(TEXT FOR ANALYSIS)

Ihedioha’s application for review: dead on arrival.
MacDonald Kelechi Ebere BPhil, MA, MPhil, PhD (candidate).
I am starting this essay with a strong caveat; I am not a lawyer. However, it is a reasoned, rather than a legal opinion, and should be considered as such.
Given the current situation of things in Imo politics, it is very easy to follow the crowd and shout injustice. However, in order to make good sense of Rt. Hon. Ihedioha’s case, it is strongly recommended you study the following judgments on the case and make your conclusions:
• _Appeal Court majority judgment_
• _Appeal Court dissenting judgment_
• _Supreme Court judgment_
As a starting point, Rt. Hon. Ihedioha’s legal team recently approached the Supreme Court to _“… (set) aside as a nullity the judgment delivered by this Honourable Court on the 14th of January 2020 in Appeal No. SC.1462/2019 and Cross Appeal No. SC. 1470/2019”_. Rt. Hon. Ihedioha’s legal team advanced some reasons, which are considered below:
1. *There being a subsisting judgment of the court of appeal dismissing the petition incompetent continues to subsist as the appeal against that decision was not considered by this honourable court.*
In simple terms, the petition by Senator Uzodimma against Rt. Hon. Ihedohia’s emergence as the winner of the election was argued to be incompetent by Rt. Hon. Ihedohia’s legal team because they claimed that Senator Uzodimma came 4th in the last Imo gubernatorial election; and as such didn’t have the _locus standi_ (i.e. the right) to contest the election. The appeal court, in a cross-appeal, upheld this position by 4/5. The dissenting judgment by one of the appeal court judges (JCA Oho) dismissed the position. Rt. Hon. Ihedioha’s lawyers now argue that the decision of the 4 out of 5 judges of the appeal court on this case still stands, based on their claim that the _“…decision was not considered by this honourable court”_. As such, they further argue that the Supreme Court should have set aside this judgment first, before considering Senator Uzodimma’s appeal. But how true is their claim?

(End TEXT FOR ANALYSIS)
(SUPPLIED DATA)

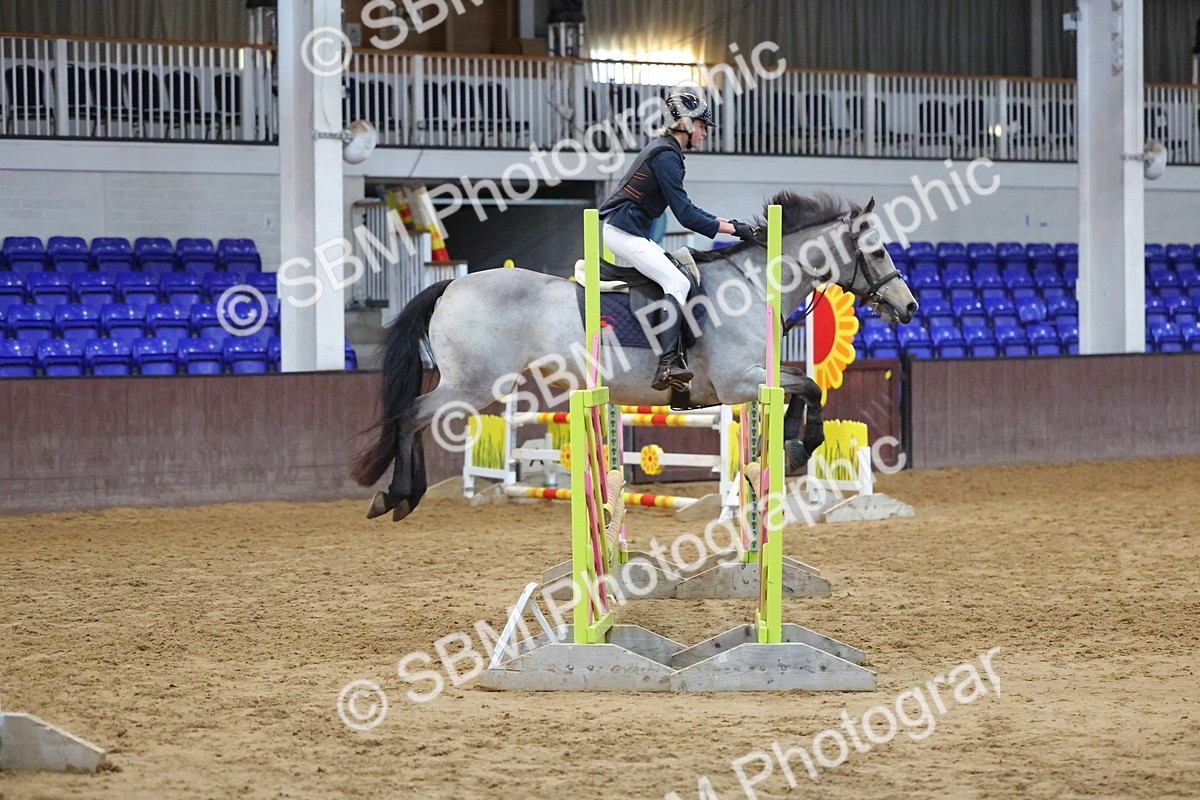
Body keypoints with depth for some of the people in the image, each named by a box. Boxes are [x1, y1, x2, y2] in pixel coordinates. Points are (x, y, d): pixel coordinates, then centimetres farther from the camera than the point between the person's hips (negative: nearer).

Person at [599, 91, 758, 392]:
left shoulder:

(End SUPPLIED DATA)

EXERCISES:
**a)** In the essay on Ihedioha's application for review, which appeal court judge delivered the dissenting judgment?
**b)** Carry on the essay on Ihedioha's application for review, starting after its last sentence.

RESULTS OF THE TASKS:
**a)** JCA Oho

**b)**
First, it is now on record that the Appeal Court judges who dismissed Senator Uzodimma’s Cross Appeal case worked from *a wrong assumption* that he came 4th and therefore didn’t have the _locus standi_ to challenge Rt. Hon. Ihedioha. It is obvious that Rt. Hon. Ihedioha’s lawyers have bought into this wrong assumption and, therefore, come to *a wrong conclusion* that the Supreme Court had no jurisdiction to hear Senator Uzodimma’s appeal and the Supreme Court’s judgment arising from it is a nullity. They appear to ignore the dissenting Appeal Court judgment on the case, which came to the view that _“… this Cross Appeal is moribund having failed woefully. It is accordingly dismissed”_. As such, is the said judgment, argued by Rt. Hon. Ihedioha’s lawyers, subsisting on the judgment of the 4 judges or the judgment of the dissenting judge? I guess they lawyers need to address this, first, as well before alleging lack of jurisdiction and nullity of judgment.
On the face value, nevertheless, it is easy to see the claim of Rt. Hon. Ihedioha’s lawyers as a matter of procedure, which could be argued to be a matter of technicality. Unfortunately for them, too, technicalities no longer have a place in our jurisprudence (based on the judgment of the same Appeal Court Judge, Adah, they are enthused about). Even if one was to countenance their alleged procedural mistake, the false assumption that Senator Uzodimma came 4th in the election needed to be unravelled and disposed of first, before the veracity of their claim could be ascertained. And that’s exactly what the Supreme Court did. It concluded _“…that the consideration of the appellants’ case *on a wrong premise* occasioned a miscarriage of justice”_ (emphasis mine). The Supreme Court, also, considered the Cross Appeal last in the sequence of things.
Based on the foregoing, it is very obvious that Rt. Hon. Ihedioha’s legal team is making a completely false claim. The Supreme Court actually considered the outcome of the cross-appeal, contrary to their allegation, and came to the view that: _“having regard to the resolution of Appeal No SC.1462/2019 in favour of the appellants, this cross-appeal is spent. It has become academic and is hereby struck out. Parties to bear their costs.”_
These were all very clear in the Supreme Court judgment. As such, one would be excused to wonder why Rt. Hon. Ihedioha’s lawyers think that the judgment of the lower court still subsists, if they are not simply being mischievous, misleading, and distracting.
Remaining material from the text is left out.